2inquisitive 0.111... IS the exact convesrsion of 1/9 if you stated that 0.111 is an approximation you would be correct, but you didn't Can anyone answer the querie i posted with regards to the following 1 + 2 = 3, 3/2 = 1.5 1+ 1 = 2, 2/2 = 1 1 + 0.999... = 1.999... , 1.999.../2 = 0.999... Before anyone starts to say 0.999...995 you can't have that If you have two exact numbers, add them together and divide by 2 you get the same number......all the time if you have two distinct numbers, add them and divide by two you get a different third number. Using this rule 0.999... = 1
Is that supposed to be the closed interval [0,1]? It is compact, but the reals are not. They are locally compact though. If you mean [0,1[ to be the half open interval that doesn't include 1, then it's not compact.
Depends on the topology you are using. For what its worth, after reading most, though not all of the thread, it strikes me that a lot of the confusion lies in what the symbol "=" actually means. I just wonder what those who doubt that 0.999...=1 consider equality to mean.
Anyone can easily prove that 1/9 is equal to 1.111111........ by working backwards: Q: What is 1 divided by 9, in decimal notation? A: By working this our through manual division (3rd grade math), you'll come with an answer 1.11111........ Therefore 1/9 = 1.111..... Therefore 0.9999..... = 1
[0,1[ was a typo actually. What does "half open" mean? Like [0,1)?
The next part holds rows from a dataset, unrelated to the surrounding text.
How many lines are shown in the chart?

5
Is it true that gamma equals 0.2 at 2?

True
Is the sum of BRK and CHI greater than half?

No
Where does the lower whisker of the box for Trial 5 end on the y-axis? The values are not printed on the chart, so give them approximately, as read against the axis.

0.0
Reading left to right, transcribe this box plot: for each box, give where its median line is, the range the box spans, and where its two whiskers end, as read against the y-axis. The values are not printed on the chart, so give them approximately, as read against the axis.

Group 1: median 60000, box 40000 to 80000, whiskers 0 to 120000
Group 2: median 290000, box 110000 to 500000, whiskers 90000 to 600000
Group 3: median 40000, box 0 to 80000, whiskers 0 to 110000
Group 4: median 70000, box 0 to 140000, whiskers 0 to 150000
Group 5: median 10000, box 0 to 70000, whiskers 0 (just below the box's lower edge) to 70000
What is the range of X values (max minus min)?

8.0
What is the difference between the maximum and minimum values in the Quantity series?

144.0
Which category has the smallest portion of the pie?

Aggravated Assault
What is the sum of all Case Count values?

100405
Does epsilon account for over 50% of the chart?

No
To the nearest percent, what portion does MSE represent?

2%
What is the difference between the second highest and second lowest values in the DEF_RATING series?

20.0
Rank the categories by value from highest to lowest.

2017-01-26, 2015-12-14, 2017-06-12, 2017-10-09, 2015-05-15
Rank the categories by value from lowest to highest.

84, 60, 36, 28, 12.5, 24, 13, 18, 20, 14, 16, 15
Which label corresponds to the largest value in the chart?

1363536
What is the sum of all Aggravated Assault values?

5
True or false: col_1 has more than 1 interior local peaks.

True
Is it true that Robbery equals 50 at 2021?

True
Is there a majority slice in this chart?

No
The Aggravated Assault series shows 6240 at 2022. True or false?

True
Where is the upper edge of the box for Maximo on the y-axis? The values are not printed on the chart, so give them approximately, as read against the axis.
That is neither open nor closed because the epison-neighborhood isn't a subset for all of x in the interval for [0,1) or [1,0)'. I call something likeAs far as I know... we have a definition for an open set. And if A' is open, then A is said to be closed. But yes I supposed you are correct... A subset R is said to be compact if every open cover of A has a finite subcover. R does not have to have a finite subcover. Is there anything we call R?
Yes, [0,1) is what I meant by 'half-open', I had meant to write [0,1) but apparently didn't, sorry. Sometimes what you wrote [0,1[ is used to mean the same the same thing as [0,1). You can call it a complete ordered field if you want, the complete ordered field if you like, it's unique up to isomorphism. ps. Human001's comment about the topology determining if a set is compact is exactly correct. Usually a lazy person like me who doesn't specifiy which topology they are considering when talking about the reals is referring to the usual one that comes from the usual distance metric.
Is there a definition for "density?" By that I mean R is dense because for any a and b, we an find c such that a < c < b and c is in R. Q is dense for the same reason. Z is not.. because if you have 0 and 1, no C exists that is in Z for the condition.